Belgien legalisiert Sterbehilfe für Kinder: Töten im Namen der Menschlichkeit
Belgien ist das erste Land weltweit, das die aktive Sterbehilfe per Parlamentsvotum nun auch an Minderjährigen freigegeben hat. Das ist der vorläufige Endpunkt einer Entwicklung, von der niemand das wahre Ende absehen kann.
In der Moralphilosophie gibt es das sogenannte Slippery-slope-Argument. Frei übersetzt: das Argument der schiefen Bahn, des glitschigen Abhangs oder des Dammbruchs. Ihm zufolge setzt eine bestimmte Handlung unweigerlich eine Spirale negativer Konsequenzen in Gang. Die Handlung selbst mag gerade noch vertretbar sein, aber die Entwicklung, die sie einleitet, ist es nicht. Deshalb müssen einige Prinzipien absolut gelten, also ausnahmslos – wie etwa das Folterverbot, selbst wenn durch dessen Übertretung ein Terroranschlag verhindert werden kann.
Es gab mal eine Zeit, in der auch das Tötungsverbot zu diesen Prinzipien zählte. Damit ist das Verbot gemeint, absichtlich einen unschuldigen Menschen umzubringen. Wehret den Anfängen!, hieß es damals empört, wenn jemand den Versuch unternahm, es aufzuweichen oder zu relativieren.
Wohin könnte das Gesetz führen?
In Belgien dürfen demnächst sogar Kinder umgebracht werden. Es ist das erste Land weltweit, das die aktive Sterbehilfe – klarer gesagt: die Tötung auf Verlangen – per Parlamentsvotum nun auch an Minderjährigen freigegeben hat.
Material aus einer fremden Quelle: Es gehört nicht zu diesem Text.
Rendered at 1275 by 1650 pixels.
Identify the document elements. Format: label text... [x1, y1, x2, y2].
Als Bedingung gilt, dass die fünf- oder achtjährigen Kinder unheilbar krank sind, dauerhaft Schmerzen leiden und eine bewusste Entscheidung treffen können. Als Richtschnur dient das „Selbstbestimmungsrecht“ des Menschen, seine Entscheidungsfreiheit und Eigenverantwortlichkeit, was immer das bei einem Kleinkind heißen mag.
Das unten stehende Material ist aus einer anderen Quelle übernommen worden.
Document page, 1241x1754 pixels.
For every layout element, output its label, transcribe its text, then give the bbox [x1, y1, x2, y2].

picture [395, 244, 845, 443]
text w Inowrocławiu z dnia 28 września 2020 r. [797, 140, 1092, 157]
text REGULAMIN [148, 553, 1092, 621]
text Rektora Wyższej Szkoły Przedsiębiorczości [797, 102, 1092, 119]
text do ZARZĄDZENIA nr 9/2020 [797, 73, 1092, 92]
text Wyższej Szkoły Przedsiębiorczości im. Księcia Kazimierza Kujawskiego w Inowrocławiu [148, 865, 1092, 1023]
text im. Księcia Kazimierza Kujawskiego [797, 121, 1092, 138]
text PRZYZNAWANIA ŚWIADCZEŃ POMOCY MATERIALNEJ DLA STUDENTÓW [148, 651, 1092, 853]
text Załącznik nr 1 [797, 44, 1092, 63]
Das ist der vorläufige Endpunkt einer Entwicklung, von der niemand das wahre Ende absehen kann. Was vor rund zwei Jahrzehnten im US-Bundesstaat Oregon damit begann, dass Mediziner straffrei blieben, wenn sie schwer erkrankten Erwachsenen mit einer diagnostizierten Lebenserwartung von maximal sechs Monaten auf deren Wunsch hin ein tödliches Medikament verschrieben, könnte dazu führen, dass demnächst allein der Wille eines Menschen zählt – unabhängig von Art und Stadium seiner Erkrankung. Und sind seelische Schmerzen etwa geringer einzustufen als körperliche? Warum gelten nicht auch Liebeskummer und das Gefühl der Sinnlosigkeit als legitime Gründe, eine Person, die darunter leidet, ins von ihr erhoffte Jenseits befördern zu dürfen?
Ein gemeines Wesen
Das klingt nach Panikmache. Doch wer vor 20 Jahren prognostiziert hätte, dass es einst erlaubt sein würde, Kinder auf deren Wunsch hin umzubringen, hätte sich demselben Vorwurf ausgesetzt. Ganz aus der Luft gegriffen scheint das Slippery-slope-Argument in Tötungsdingen jedenfalls nicht zu sein. In einer Gesellschaft, in der sich das Ideal der Selbstbestimmung mit dem der Leidensfreiheit paart, ist eben vieles möglich.
In Belgien wurde die aktive Sterbehilfe für Volljährige im Jahr 2002 legalisiert. Seitdem ist die Zahl der registrierten Fälle von 235 auf 1400 gestiegen. Als Regel gilt: Je normaler das bewusste Herbeiführen des Todes, desto größer der Druck auf die Kranken – ob von außen oder von innen –, anderen nicht weiter zur Last zu fallen. Ein Gemeinwesen aber, das sich aus solchen Gründen seiner Alten und Kranken entledigt, ist buchstäblich das: ein gemeines Wesen.